[Source passage start]

Of course, sometimes information about the elements already visited is necessary to decide how to process subsequent ones, in which case the sum-down style might be the appropriate choice.

Finally, when these two functions are compiled in a straightforward way, the recursion in sum-up may a call stack while the recursion in sum-down does not: sum-down is tail recursive. This means that the value of the recursive call is returned as the final answer and there is no need for the execution engine to “remember” to come back after the call to “do something.” In sum-up the execution engine must “remember” to add the two intermediate results together. Tail recursive calls can be compiled as simple jumps or “gotos” and often result in faster executions and use of no additional stack space. But all such considerations depend critically on the sophistication of the compiler.

Saving Intermediate Results

ACL2 is applicative so it does not have assignment statements. But it is possible to use “local variables” to save intermediate results. Here is a function that computes x^4 + y^4, i.e., the sum of the fourth powers of x and y.

(defun x4y4 (x y) 
  (let ((x2 (* x x))            ; Let x2 be x^2 and, “simultaneously,” 
        (y2 (* y y)))           ; let y2 be y^2. 
    (+ (* x2 x2)                ; Compute x^4 by squaring x^2 and 
       (* y2 y2))))             ; add it to y^4 computed similarly.

For example, (x4y4 2 3) is 16 + 81 or 97. The let expression has two parts, a list of variable bindings followed by a body. The bindings are written as a list of elements. Each element lists a variable name and a term. The terms are evaluated in parallel and then all the variables are bound to the values of the corresponding terms. Then the body is evaluated. The value of the body is the value of the let.

Let expressions are formalized in ACL2 as applications of anonymous functions. For example, (let ((v1 a1) (v2 a2)) (g v1 v2)) is actually transformed into ((lambda (v1 v2) (g v1 v2)) a1 a2) where the lambda expression is an anonymous function with two parameters, v1 and v2, and body (g v1 v2). The terms a1 and a2 that determine the values of the local variables in the let become the argument expressions on which the anonymous function is called.

[Source passage end]
[Given data start]

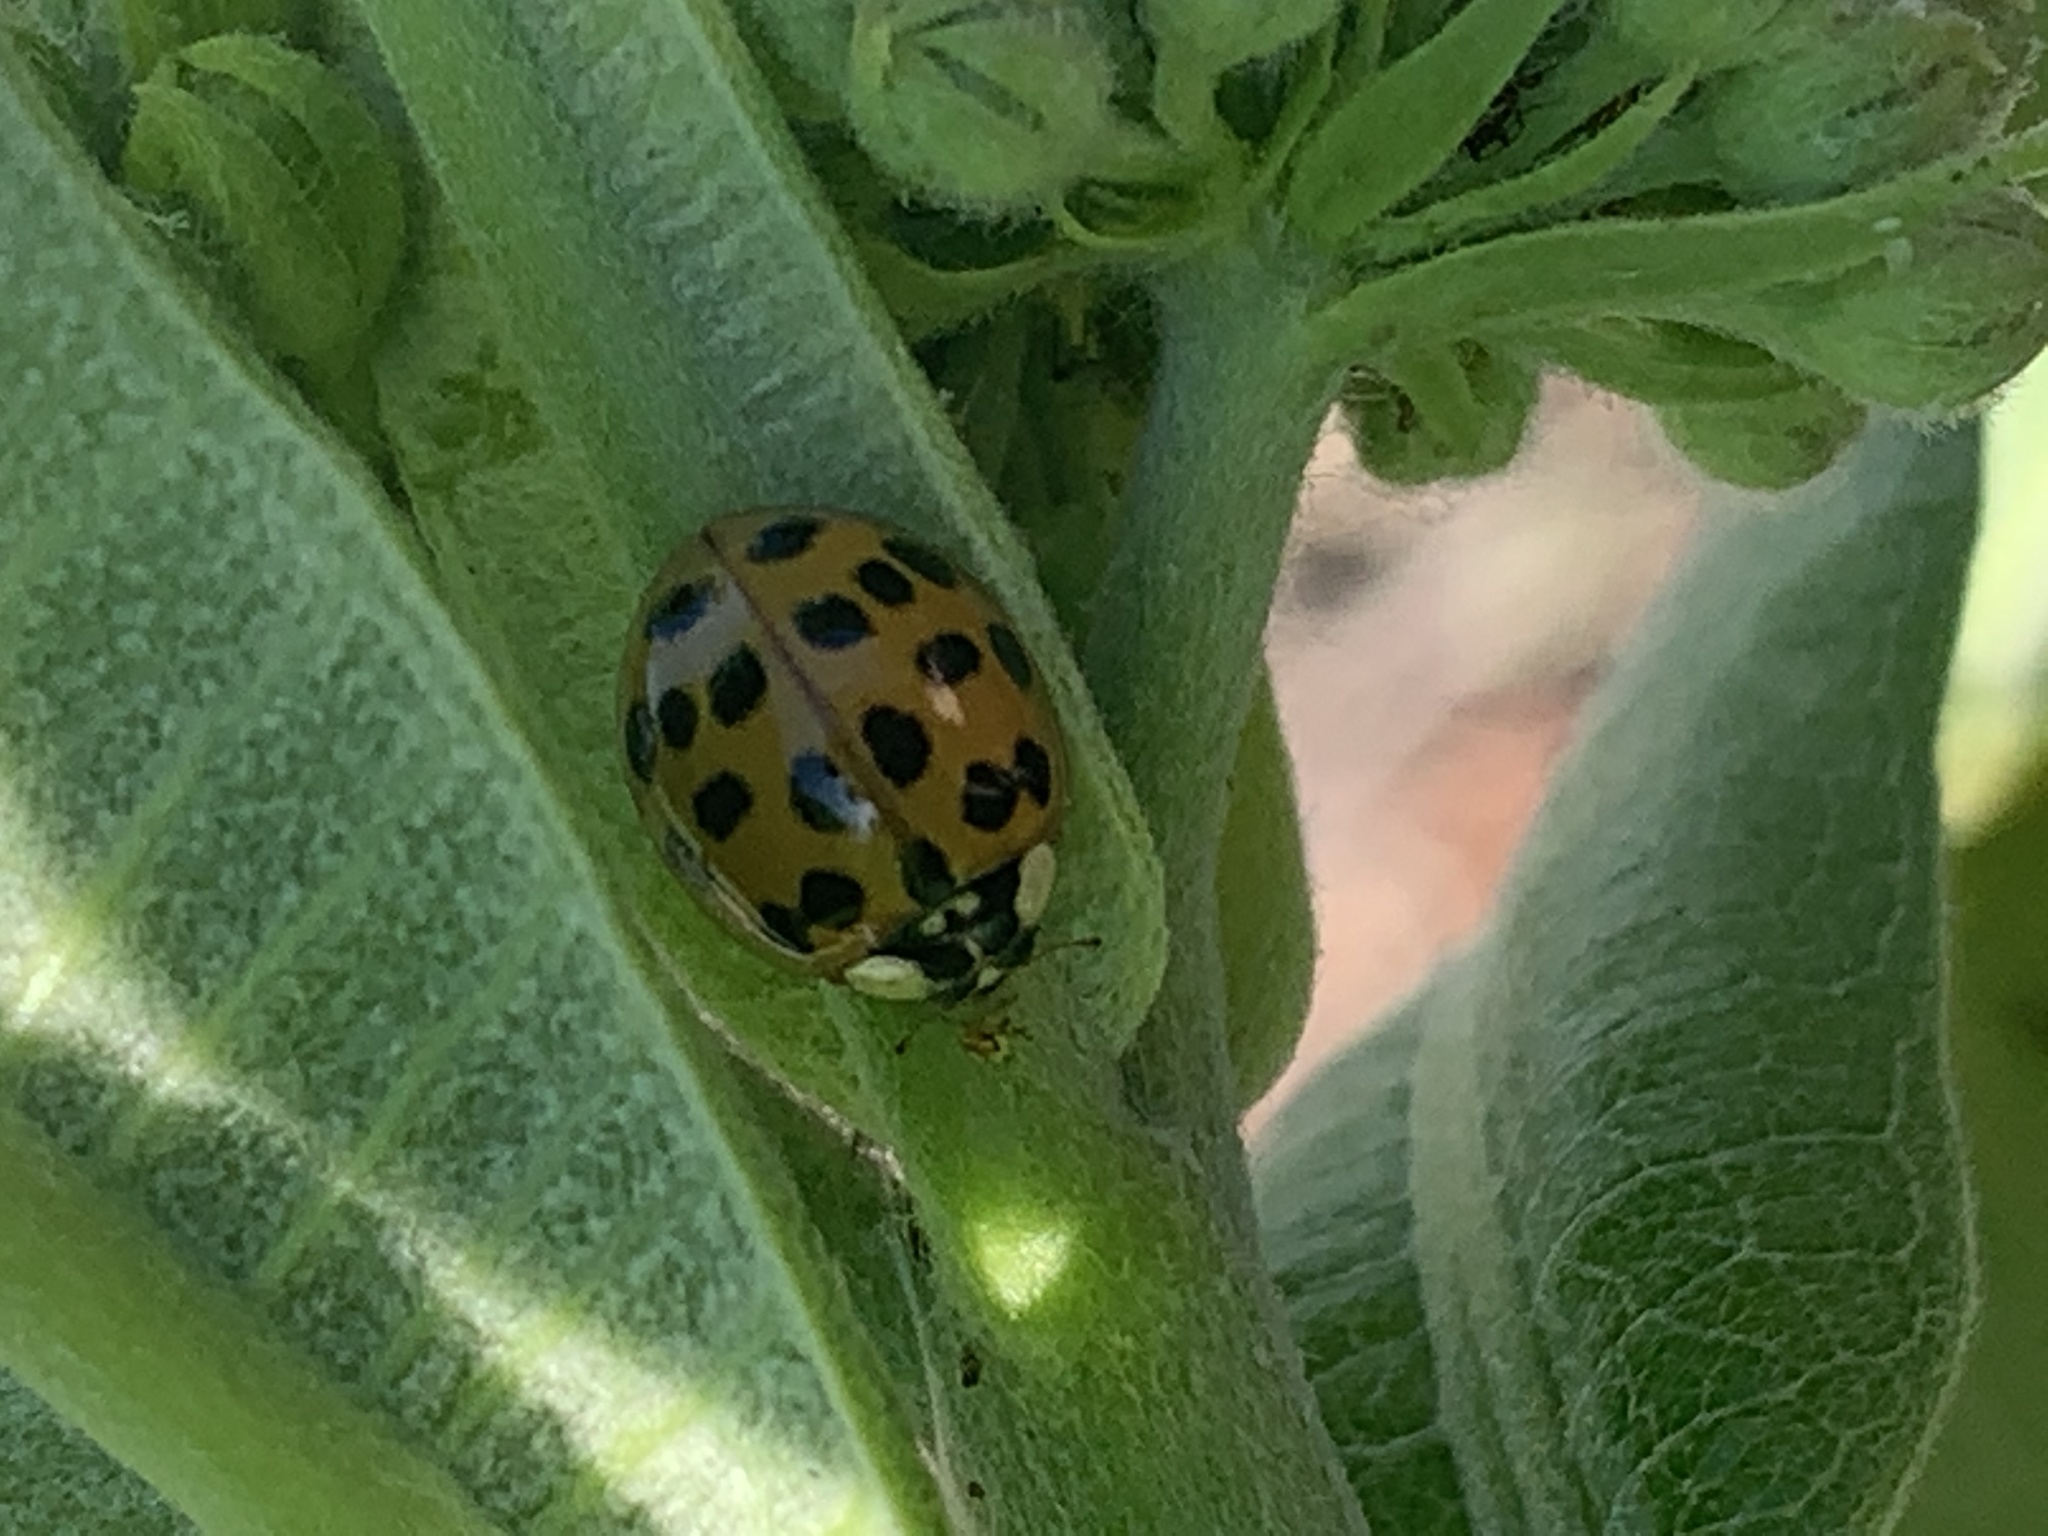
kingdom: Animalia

[Given data end]

◆ **Instructions**:
**1)** Answer these from the ACL2 passage:
(a) What value does (x4y4 2 3) return?
(b) How can tail recursive calls be compiled?
(c) What are let expressions formalized as in ACL2?
**2)** Decide whether each statement agrees with the ACL2 passage. Give yes or no and quote the words that settle it.
(a) ACL2 provides assignment statements.
(b) The terms in a let's bindings are evaluated one after another.
(c) A let takes the value of its body.
**3)** Write the next part of the passage on ACL2 recursion and let expressions, starting after its last sentence.
The lines after the passage play no part in what follows.

◆ **Responses by task**:
**1)**
(a) 97, the sum of 16 and 81.
(b) As simple jumps or "gotos."
(c) As applications of anonymous functions.

**2)**
(a) No: "ACL2 is applicative so it does not have assignment statements."
(b) No: "The terms are evaluated in parallel and then all the variables are bound to the values of the corresponding terms."
(c) Yes: "The value of the body is the value of the let."

**3)**
While let binds its variables in parallel, let* binds its variables sequentially. The expression

(let* ((x2 (* x x))             ; Let x2 be x^2, and then 
       (x4 (* x2 x2))           ; let x4 be x2^2, and then 
       (x8 (* x4 x4)))          ; let x8 be x4^2. 
      x8)                       ; Return x8.

computes x^8.

Here is an example of a common use of let. Suppose you wish to find the length of the longest branchs in a binary tree. The function depth does that. It is an example of the “visit every node in a binary tree” scheme.

(defun depth (x) 
  (cond ((atom x) 0) 
        (t (let ((left-depth (depth (car x))) 
                 (right-depth (depth (cdr x)))) 
              (if (< left-depth right-depth) 
                  (+ 1 right-depth) 
                  (+ 1 left-depth))))))

Just to illustrate the definition and list notation, consider the tree

     * 
    / \ 
   /   \ 
  *     * 
 / \   / \ 
a   * e   * 
   / \   / \ 
  b   * f   g 
     / \ 
    c   d

The longest branches in this tree have length four and terminate in either c or d. This tree can be written

((a . (b . (c . d))) . (e . (f . g)))

or equivalently as ((a b c . d) e f . g).

The expression (depth '((a b c . d) e f . g)) has value 4.

We could have defined this function this way:

(defun depth (x) 
  (cond ((atom x) 0) 
        (t (if (< (depth (car x)) 
                  (depth (cdr x))) 
               (+ 1 (depth (cdr x))) 
               (+ 1 (depth (car x)))))))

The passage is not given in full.